▶ _What is expected_
Extend the article on Jeremy Podeswa's work directing "Station Eleven," picking up after its last paragraph.

▶ _Text block_
━━━━━━━━━━━━━━━━━━━━━━━━━━━━━━

Striking The Right Tone With Station Eleven Was A Challenge For Director Jeremy Podeswa

One of the best shows to come out of HBO Max so far is "Station Eleven," the 10-episode mini-series that covers before, during, and after an apocalyptic pandemic. It's a show that jumps around to a whole bunch of different characters, many of them strangers to each other, and gradually shows us how they're all connected. But for director Jeremy Podeswa, who directed the second episode ("A Hawk from a Handsaw"), the ninth episode ("Dr. Chaudhary"), and the finale ("Unbroken Cycle"), the hardest part was getting the tone right.

"It's a delicate kind of thing because when you're dealing with emotional terrain, you can't exhaust the audience emotionally," Podeswa said. The finale in particular was a tough balancing act, as it featured a lot of emotional payoffs to storylines that have been going on for a while, and it was easy for one of them to get overshadowed by the others. "You have emotional scene after emotional scene after emotional scene and it's like, you want them all to land and it's almost impossible to do that."

Podeswa described the emotional beats in the finale of "Station Eleven" in particular as less of a rollercoaster, and more like a series of waves. There would be moments of intense emotion, followed by general levity, followed by intense emotion again, this time a little stronger. The goal, as he put it, was to "manage to be emotional without exhausting the audience and without them feeling manipulated."

Where to place what

That's probably why "Unbroken Cycle" feels like such a strong, satisfying conclusion to the show, even if certain storylines weren't as compelling as the others. The finale has Tyler (Daniel Zovatto) and his mother Elizabeth (Caitlin FitzGerald) make their amends, a sweet moment that's undercut by how Tyler has spent a lot of the past two decades as a cult leader with a bunch of child soldiers. "Station Eleven" seemed aware, on some level, that the storyline between Tyler and his mother (expanded and changed significantly from the book) was a little too messy to work as a closing note of the show, so they resolved it early on.

━━━━━━━━━━━━━━━━━━━━━━━━━━━━━━

▶ _Data under study_
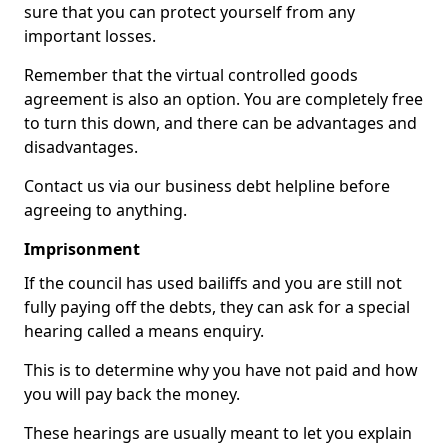
sure that you can protect yourself from any
important losses.
Remember that the virtual controlled goods
agreement is also an option. You are completely free
to turn this down, and there can be advantages and
disadvantages.
Contact us via our business debt helpline before
agreeing to anything.
Imprisonment
If the council has used bailiffs and you are still not
fully paying off the debts, they can ask for a special
hearing called a means enquiry.
This is to determine why you have not paid and how
you will pay back the money.
These hearings are usually meant to let you explain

━━━━━━━━━━━━━━━━━━━━━━━━━━━━━━

▶ _Result for this task_
Afterward, there are still over twenty minutes left in this episode, showing us how Miranda (Danielle Deadwyler) saved everyone at the airport's life in her dying moments. It's another scene that's exclusive to the show, one that sort of brilliantly adds to the book's theme of strangers' lives intertwining in unexpected ways. In most shows, this would be the most emotional moment of the episode, but here it's soon followed by the reunion of Kirsten (Mackenzie Davis) and Jeevan (Himesh Patel), who've been separated for nearly 20 years. It's what audiences were most invested in, so they saved it for last. 

Podeswa doesn't even know how they managed to make it as emotional as it did, but it didn't hurt that "the script was so strong and the actors were so incredible." In the end, he concluded: "It's just honest, genuine, real emotion and I think people have been responding to it and that's kind of great."